CONSIGNE 1
Indiquez, pour chacune des affirmations suivantes, si elle concorde avec le texte sur les fenêtres de toit, en répondant par oui ou par non et en citant les mots décisifs du texte. (a) À surface égale, une fenêtre de toit éclaire environ deux fois plus qu'une fenêtre verticale. (b) La fenêtre de toiture se trouve là où l'air froid s'accumule. (c) La fenêtre de toiture tolère bien une mise en œuvre approximative.
CONSIGNE 2
D'après le texte sur les fenêtres de toit, qu'est-ce qui explique qu'une fenêtre de toit éclaire davantage qu'une fenêtre verticale ?

EXTRAIT DU DOCUMENT
══════════
Une fenêtre de toiture n'est pas une fenêtre verticale posée en pente. Elle reçoit la pluie de face, la neige en accumulation, le rayonnement solaire quasi perpendiculaire en été, et elle se situe au sommet du volume, là où l'air chaud s'accumule. Ces quatre contraintes cumulées en font le composant le plus sollicité de l'enveloppe et celui qui pardonne le moins une mise en œuvre approximative.
En contrepartie, elle apporte un éclairement naturel sans équivalent. À surface égale, une fenêtre de toit éclaire environ deux fois plus qu'une fenêtre verticale, parce qu'elle voit une portion de ciel beaucoup plus large. C'est ce qui rend des combles aménagés réellement habitables plutôt que simplement praticables, et ce qui justifie son coût malgré la complexité de pose.
══════════
ENTRÉES DE DONNÉES
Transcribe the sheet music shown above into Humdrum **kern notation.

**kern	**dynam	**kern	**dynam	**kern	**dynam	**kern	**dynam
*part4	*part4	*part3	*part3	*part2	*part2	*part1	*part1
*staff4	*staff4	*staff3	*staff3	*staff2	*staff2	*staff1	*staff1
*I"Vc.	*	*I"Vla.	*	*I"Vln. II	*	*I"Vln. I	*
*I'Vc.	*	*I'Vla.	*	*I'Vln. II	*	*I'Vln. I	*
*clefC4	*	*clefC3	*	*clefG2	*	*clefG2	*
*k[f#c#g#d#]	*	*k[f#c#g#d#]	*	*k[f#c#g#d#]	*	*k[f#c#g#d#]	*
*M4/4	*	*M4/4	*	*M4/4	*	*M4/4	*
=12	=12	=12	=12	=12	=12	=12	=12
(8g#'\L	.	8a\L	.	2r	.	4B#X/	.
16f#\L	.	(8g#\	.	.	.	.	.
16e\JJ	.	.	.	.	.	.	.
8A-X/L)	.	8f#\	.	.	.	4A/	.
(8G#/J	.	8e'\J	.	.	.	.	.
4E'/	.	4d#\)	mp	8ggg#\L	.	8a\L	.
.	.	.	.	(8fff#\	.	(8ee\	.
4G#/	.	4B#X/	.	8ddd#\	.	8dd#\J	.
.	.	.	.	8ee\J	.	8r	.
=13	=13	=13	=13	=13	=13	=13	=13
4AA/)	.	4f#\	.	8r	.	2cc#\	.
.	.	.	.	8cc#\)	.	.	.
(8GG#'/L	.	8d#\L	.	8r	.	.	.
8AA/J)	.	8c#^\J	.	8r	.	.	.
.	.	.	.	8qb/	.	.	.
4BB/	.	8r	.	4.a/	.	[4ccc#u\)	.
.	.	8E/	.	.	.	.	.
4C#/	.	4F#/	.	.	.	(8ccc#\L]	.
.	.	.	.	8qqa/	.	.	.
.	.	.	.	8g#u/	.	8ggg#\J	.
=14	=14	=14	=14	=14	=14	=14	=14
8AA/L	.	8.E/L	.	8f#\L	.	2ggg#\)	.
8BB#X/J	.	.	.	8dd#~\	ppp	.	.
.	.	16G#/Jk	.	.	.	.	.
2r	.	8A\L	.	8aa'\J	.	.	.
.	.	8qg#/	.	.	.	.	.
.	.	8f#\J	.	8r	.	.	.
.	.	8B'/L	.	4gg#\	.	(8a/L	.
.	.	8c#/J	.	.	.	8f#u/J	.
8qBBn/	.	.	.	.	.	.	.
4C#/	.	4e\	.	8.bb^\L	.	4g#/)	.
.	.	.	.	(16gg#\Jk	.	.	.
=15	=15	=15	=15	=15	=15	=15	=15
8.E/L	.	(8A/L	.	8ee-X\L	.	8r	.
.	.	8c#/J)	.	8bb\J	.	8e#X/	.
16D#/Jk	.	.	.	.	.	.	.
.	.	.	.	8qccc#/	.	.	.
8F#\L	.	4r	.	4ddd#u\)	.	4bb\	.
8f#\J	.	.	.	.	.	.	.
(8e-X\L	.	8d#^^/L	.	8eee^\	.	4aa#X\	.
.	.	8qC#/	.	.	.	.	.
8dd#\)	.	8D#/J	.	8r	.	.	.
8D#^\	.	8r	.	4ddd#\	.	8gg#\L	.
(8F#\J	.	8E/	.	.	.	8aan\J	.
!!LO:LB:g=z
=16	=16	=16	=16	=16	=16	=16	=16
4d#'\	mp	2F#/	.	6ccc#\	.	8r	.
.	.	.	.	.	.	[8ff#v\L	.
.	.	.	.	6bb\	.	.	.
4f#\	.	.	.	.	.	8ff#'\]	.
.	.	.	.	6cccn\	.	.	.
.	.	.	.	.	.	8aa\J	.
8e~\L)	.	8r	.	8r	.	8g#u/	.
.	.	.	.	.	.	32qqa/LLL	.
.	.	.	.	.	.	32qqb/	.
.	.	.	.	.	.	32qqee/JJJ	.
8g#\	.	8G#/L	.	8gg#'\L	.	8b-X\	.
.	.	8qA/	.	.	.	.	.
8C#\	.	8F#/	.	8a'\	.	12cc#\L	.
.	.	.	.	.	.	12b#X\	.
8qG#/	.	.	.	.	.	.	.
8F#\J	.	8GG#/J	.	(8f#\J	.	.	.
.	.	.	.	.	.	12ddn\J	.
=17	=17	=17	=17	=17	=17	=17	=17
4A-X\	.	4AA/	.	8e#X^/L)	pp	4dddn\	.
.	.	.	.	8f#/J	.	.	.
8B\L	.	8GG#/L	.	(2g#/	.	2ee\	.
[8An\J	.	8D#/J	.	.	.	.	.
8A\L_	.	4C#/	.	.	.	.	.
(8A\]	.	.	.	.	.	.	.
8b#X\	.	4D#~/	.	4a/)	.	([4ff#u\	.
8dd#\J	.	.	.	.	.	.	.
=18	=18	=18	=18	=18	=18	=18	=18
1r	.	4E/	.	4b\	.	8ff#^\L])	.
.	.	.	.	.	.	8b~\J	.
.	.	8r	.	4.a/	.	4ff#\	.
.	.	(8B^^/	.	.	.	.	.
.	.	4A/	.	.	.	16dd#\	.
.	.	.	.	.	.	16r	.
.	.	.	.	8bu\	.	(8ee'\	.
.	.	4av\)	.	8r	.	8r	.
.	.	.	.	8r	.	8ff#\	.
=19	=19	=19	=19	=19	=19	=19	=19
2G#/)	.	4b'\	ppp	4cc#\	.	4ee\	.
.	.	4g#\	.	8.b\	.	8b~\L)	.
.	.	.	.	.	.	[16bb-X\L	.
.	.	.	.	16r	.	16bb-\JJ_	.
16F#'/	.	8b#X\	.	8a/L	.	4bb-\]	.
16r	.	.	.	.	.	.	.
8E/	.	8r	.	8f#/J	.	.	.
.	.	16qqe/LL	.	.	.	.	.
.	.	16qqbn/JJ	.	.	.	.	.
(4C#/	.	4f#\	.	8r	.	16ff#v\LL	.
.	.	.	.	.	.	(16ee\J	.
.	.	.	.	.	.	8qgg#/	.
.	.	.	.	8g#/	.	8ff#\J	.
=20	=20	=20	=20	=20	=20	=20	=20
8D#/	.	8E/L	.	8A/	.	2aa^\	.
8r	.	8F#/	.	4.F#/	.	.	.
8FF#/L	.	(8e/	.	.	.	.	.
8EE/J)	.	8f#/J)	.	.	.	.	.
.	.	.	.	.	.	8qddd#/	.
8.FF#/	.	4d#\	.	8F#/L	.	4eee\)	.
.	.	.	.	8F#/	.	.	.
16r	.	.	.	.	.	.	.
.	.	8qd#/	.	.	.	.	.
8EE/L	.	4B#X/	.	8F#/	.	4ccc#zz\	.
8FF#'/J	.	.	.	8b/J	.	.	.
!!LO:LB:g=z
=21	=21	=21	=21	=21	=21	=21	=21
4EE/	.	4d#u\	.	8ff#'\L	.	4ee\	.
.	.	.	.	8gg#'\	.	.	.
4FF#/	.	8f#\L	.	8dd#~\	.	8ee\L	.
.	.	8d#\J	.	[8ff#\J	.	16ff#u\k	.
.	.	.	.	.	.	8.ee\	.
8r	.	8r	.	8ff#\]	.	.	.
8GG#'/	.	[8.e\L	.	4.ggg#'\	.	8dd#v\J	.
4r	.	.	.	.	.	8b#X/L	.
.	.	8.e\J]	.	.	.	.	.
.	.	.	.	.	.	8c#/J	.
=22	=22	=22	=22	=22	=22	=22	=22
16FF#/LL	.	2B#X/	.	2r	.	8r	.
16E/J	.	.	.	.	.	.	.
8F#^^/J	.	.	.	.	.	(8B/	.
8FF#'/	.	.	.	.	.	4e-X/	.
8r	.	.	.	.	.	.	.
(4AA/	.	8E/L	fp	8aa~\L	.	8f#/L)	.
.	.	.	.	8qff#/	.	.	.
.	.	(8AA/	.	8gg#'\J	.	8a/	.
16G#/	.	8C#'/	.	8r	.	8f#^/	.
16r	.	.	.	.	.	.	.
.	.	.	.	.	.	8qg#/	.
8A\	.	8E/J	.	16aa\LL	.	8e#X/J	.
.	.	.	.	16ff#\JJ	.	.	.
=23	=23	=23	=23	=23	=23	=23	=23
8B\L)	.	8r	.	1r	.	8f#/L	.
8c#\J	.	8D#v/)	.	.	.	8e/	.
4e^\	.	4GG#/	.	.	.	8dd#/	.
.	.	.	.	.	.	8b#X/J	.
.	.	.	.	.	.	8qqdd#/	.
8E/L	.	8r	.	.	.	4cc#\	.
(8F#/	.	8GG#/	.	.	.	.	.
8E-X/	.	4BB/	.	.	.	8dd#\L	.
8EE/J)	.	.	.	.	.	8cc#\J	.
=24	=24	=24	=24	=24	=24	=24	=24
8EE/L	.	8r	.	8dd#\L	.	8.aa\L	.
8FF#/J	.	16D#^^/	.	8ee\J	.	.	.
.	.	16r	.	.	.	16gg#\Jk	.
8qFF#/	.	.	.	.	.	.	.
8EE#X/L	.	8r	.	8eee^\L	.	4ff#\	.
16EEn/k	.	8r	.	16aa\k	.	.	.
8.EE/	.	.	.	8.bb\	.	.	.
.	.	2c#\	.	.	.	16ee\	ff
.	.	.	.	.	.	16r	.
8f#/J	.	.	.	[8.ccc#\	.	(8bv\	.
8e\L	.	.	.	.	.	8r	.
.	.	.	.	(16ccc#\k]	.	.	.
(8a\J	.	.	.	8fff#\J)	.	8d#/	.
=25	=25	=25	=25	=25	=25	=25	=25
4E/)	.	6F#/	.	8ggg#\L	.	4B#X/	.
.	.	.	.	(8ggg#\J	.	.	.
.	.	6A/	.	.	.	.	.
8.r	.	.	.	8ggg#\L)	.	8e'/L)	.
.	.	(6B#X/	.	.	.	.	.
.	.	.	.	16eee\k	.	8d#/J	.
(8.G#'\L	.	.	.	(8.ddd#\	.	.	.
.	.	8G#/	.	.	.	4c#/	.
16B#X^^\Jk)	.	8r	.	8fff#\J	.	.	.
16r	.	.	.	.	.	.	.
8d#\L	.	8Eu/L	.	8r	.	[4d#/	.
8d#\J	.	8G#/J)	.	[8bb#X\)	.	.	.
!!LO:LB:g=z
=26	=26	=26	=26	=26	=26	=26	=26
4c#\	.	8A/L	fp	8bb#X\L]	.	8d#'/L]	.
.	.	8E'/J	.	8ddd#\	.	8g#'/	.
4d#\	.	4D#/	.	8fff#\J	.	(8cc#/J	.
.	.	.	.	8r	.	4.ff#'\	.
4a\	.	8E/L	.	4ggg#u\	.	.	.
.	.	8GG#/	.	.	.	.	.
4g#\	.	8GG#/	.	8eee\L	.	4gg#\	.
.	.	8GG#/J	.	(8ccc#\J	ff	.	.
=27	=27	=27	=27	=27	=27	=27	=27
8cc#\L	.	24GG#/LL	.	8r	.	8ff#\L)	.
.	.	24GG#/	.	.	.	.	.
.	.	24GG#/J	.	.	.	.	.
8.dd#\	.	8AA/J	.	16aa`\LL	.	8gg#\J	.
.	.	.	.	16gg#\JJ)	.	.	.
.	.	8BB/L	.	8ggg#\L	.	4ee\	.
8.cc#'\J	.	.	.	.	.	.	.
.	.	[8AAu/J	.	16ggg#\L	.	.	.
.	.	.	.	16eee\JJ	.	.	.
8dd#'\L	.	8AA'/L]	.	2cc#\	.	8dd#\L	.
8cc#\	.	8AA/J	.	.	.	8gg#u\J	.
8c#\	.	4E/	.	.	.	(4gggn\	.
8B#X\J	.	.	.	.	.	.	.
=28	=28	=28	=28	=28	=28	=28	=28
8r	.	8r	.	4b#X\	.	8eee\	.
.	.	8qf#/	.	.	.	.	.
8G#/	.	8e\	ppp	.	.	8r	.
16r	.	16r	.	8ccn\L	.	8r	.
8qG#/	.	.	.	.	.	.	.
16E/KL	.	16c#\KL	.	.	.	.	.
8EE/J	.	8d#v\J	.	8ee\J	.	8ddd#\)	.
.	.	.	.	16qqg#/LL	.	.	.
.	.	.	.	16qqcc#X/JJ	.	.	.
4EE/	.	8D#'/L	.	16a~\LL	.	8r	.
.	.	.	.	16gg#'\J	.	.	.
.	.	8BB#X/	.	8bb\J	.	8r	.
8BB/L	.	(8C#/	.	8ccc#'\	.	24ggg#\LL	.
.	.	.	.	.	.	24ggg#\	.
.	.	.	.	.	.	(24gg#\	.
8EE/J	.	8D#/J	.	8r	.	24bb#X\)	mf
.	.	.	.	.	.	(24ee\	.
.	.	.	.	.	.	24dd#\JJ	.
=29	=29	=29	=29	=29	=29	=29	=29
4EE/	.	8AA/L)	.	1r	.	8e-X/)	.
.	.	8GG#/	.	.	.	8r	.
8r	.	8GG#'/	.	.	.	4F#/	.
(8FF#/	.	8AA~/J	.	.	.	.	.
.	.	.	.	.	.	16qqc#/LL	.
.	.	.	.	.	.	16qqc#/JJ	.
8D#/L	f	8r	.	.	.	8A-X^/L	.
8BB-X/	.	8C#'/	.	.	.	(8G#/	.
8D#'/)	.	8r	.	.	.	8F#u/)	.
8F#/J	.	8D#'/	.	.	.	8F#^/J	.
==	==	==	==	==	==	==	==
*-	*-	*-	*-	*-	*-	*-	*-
══════════
ZONE DE RÉPONSE 1
(a) Oui : « À surface égale, une fenêtre de toit éclaire environ deux fois plus qu'une fenêtre verticale ».
(b) Non : « au sommet du volume, là où l'air chaud s'accumule ».
(c) Non : « celui qui pardonne le moins une mise en œuvre approximative ».

ZONE DE RÉPONSE 2
Elle voit une portion de ciel beaucoup plus large.